Germany has been a preclinical leader, including long-surviving pig-to-baboon heart grafts reported by the Munich group, and its LMU and CiMM breeding programs are active. 

Japan has added capacity through PorMedTec, a Meiji University venture that, working with eGenesis, produced edited piglets domestically in early 2024 and began monkey kidney transplants later that year with AMED support. 

Australia built a solid regulatory framework but has not led edited-pig production. Seoul National University, for its part, has run a government-backed xenotransplant initiative for years and hosted an “Xenotransplantation Seoul Forum” series since 2005.

Pigs, the source animal at the center of the xenotransplantation debate explored in this story (Credit: Getty Images)

Korea’s nonhuman primate work is not trivial. Academic groups have reported insulin-independent control for up to about a thousand days after pig-islet transplants in monkeys. Regulators approved steps toward a human islet trial starting in 2020, and a formal protocol was published in 2024. Kidney trials are being discussed in the near term. 

The catch is volume. “Our consortium has roughly 70 to 80 researchers and about 8 billion won ($5.7 million) annually,” Yun said. A single nonhuman primate study can cost one to 200 million won, which limits teams to far fewer than 20 procedures a year. “The gap is less about making the pigs and more about proving them,” he added. “We lack evidence cycles.”

Money and law move faster elsewhere. Optipharm’s Kim describes China as the cautionary and aspirational case. He says a Chinese pig supplier he knows stood on the brink in 2022, then received cash and facility support after U.S. brain-dead donor data came out, and has since supplied dozens of brain-dead procedures with at least one reported living recipient around five months. 

Ethics in Korea are not limited to animals.
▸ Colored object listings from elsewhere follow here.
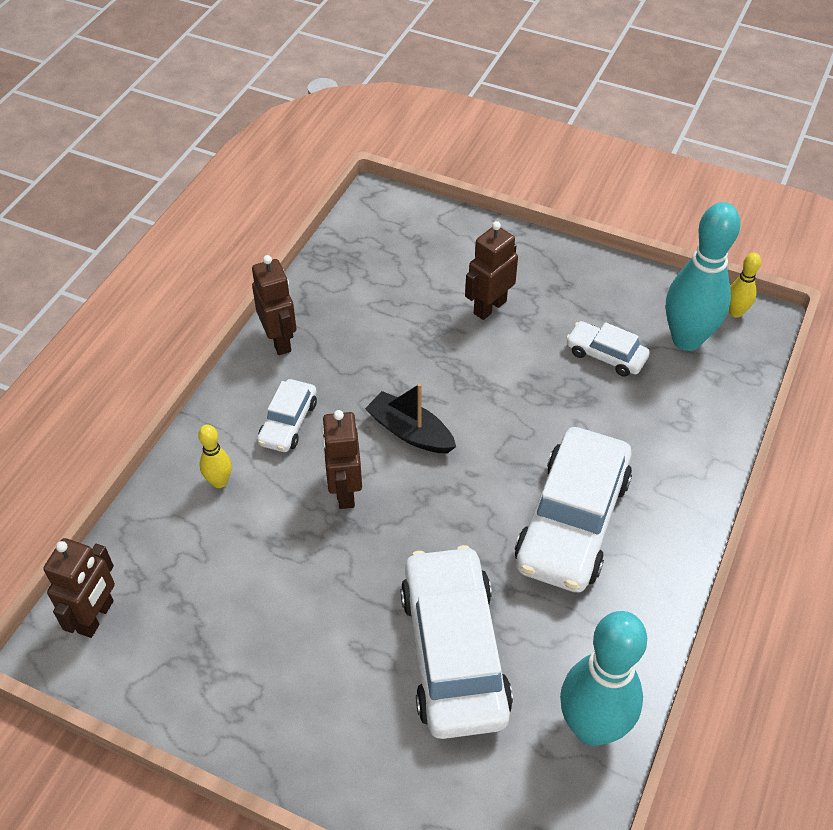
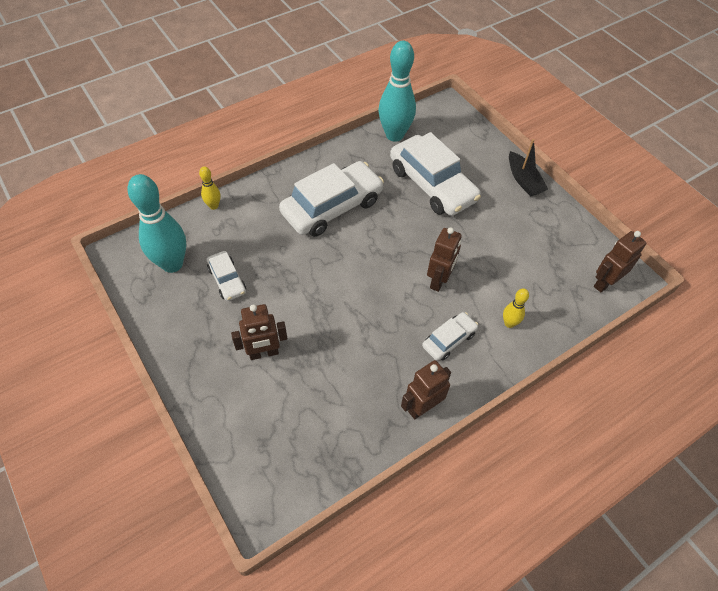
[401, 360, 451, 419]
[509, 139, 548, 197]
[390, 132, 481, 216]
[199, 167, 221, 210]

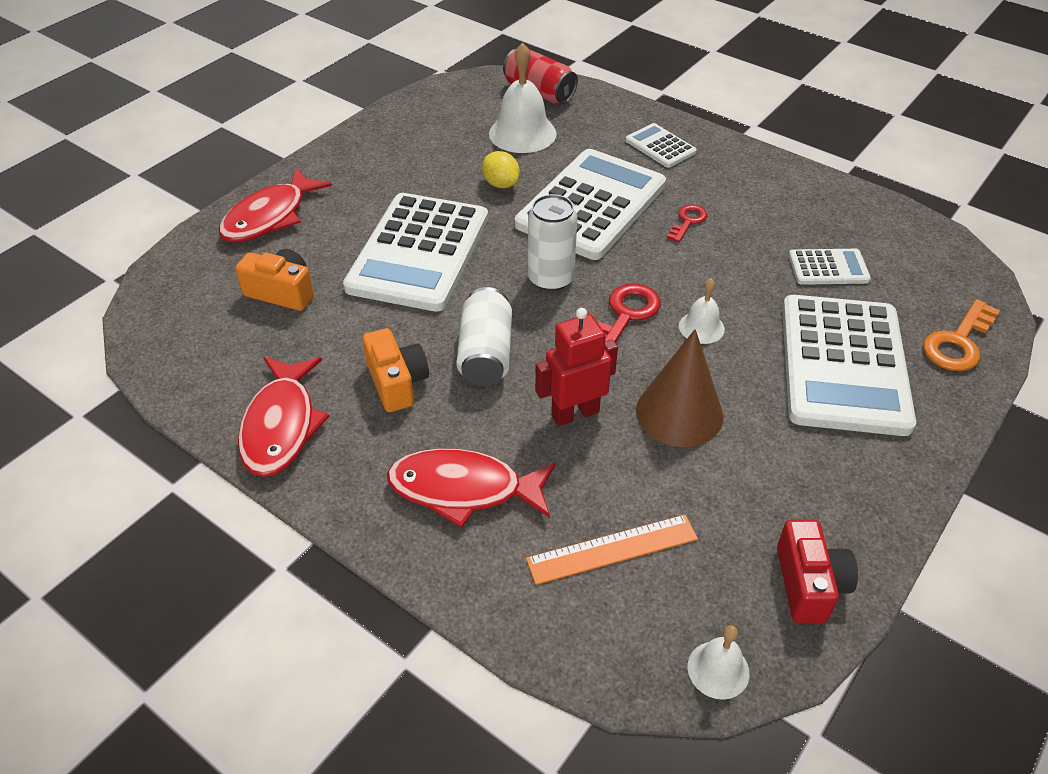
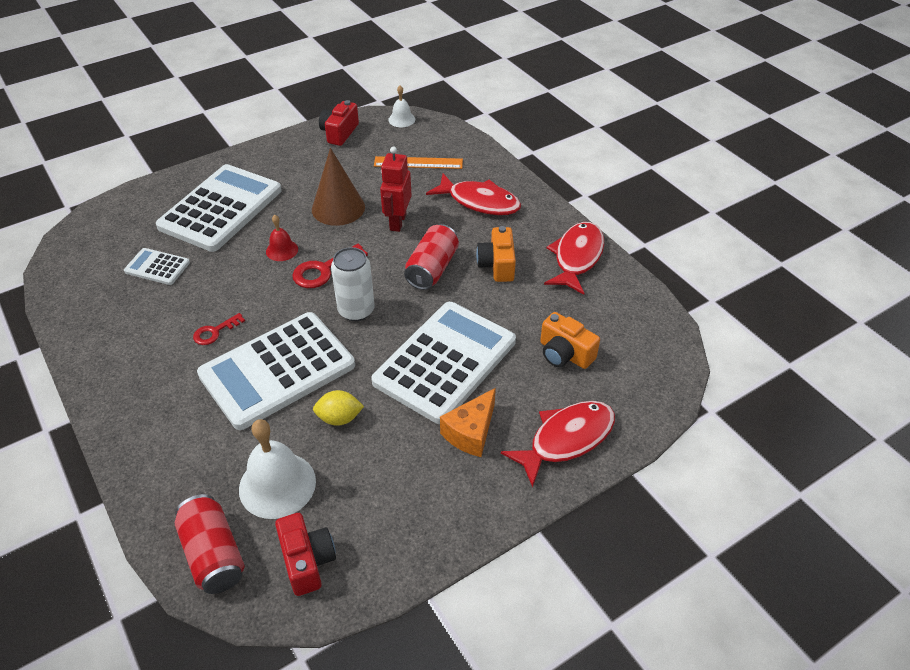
[404, 224, 459, 290]
[313, 390, 364, 426]
[380, 146, 412, 232]
[625, 123, 697, 168] (first image)
[266, 215, 298, 261]
[923, 299, 1000, 371] (first image)
[275, 513, 336, 596]
[440, 388, 496, 457]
The country relies heavily on living donors, especially for liver, often parent-child pairs under family pressure. “It is praised as noble, but we cannot always say it is truly voluntary,” Yun said. If xenotransplantation clears quality and safety bars, he argues, it should eventually replace, not merely supplement, human-to-human transplantation because it would reduce the burden now placed on living donors and families. 

As for identity questions, the heart as the seat of the soul and the queasy thought of a pig’s heart, he treats them as philosophical more than medical. Public acceptability, he said, tracks a simpler line. Most people accept raising pigs for food, and many will accept raising pigs to save human lives.
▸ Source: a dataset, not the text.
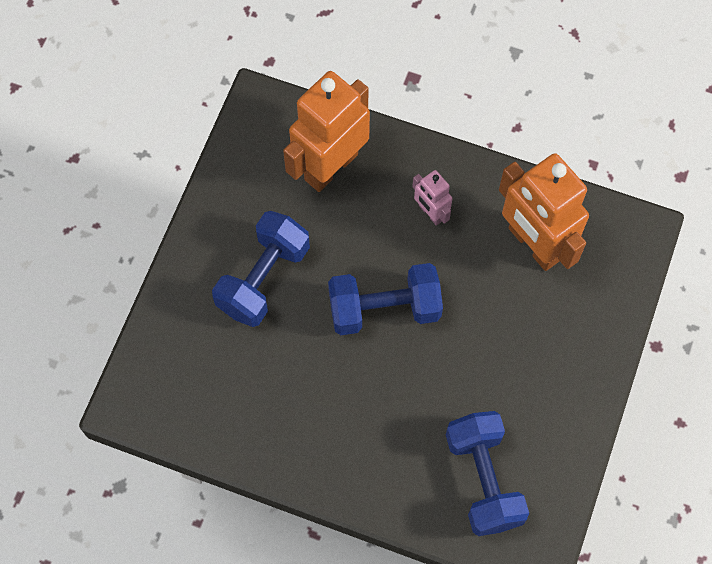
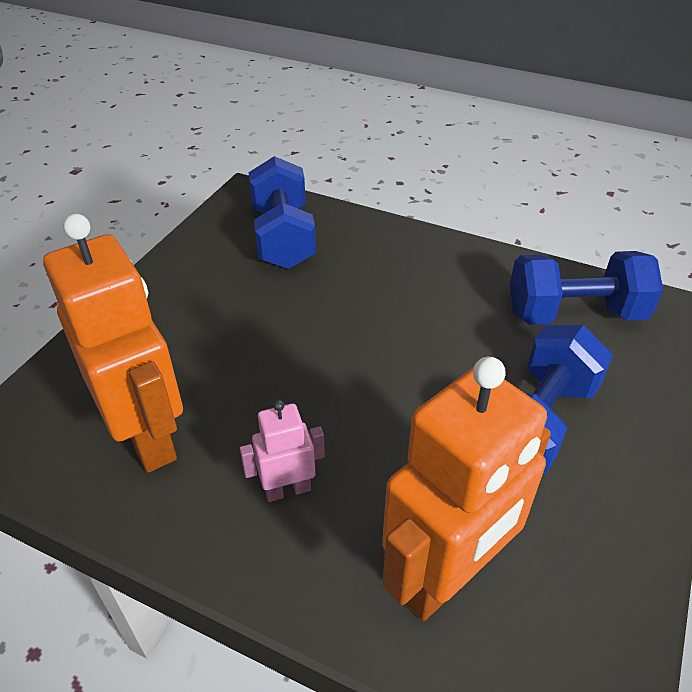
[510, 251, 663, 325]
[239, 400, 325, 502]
Optipharm is trying to outlast the stalemate. The company says it expects to turn profitable next year on vaccines and bacteriophage sales, then step up R&D in 2027.

GenNBio’s trajectory runs as a cautionary echo. Public filings show about three years of government funding for “verifying clinical applicability,” an investigational new drug (IND) pathway for porcine islets, serial convertible bonds that diluted shareholders and, by mid-2025, delisting and court auction of its Pyeongtaek real estate after a cash crunch and audit refusals. That was not a scientific failure so much as a capital structure that could not carry a long proof cycle.

The road to patients

What happens next depends less on CRISPR than on policy and infrastructure. Yun’s near-term map is clinical tissues such as cornea and islets, with an organ, most likely kidney, on a year-year horizon if the law budges.

His longer view is a network: a dedicated primate facility for xenotransplant studies, a full-time preclinical transplant team, clinical teams to validate protocols and run trials, and continued investment to push the pig platform beyond what private balance sheets can fund alone. Optipharm’s shorter ask is even simpler. “We are not talking about 20 or 30 brain-dead donors,” Kim said. “Give us even 10. Then the data can speak.”

The stakes are national. If pig organs prove viable abroad first, patients will travel and the revenue will follow them. Korea has the surgeons, the ICUs and a domestic supplier with cash flow, surgeons said.

It also has a law that still sees a brain as not quite dead, a research pipeline that needs bigger primates and a budget that buys too few experiments to convince regulators. The pigs are ready. The question is whether the system is ready to test them in humans.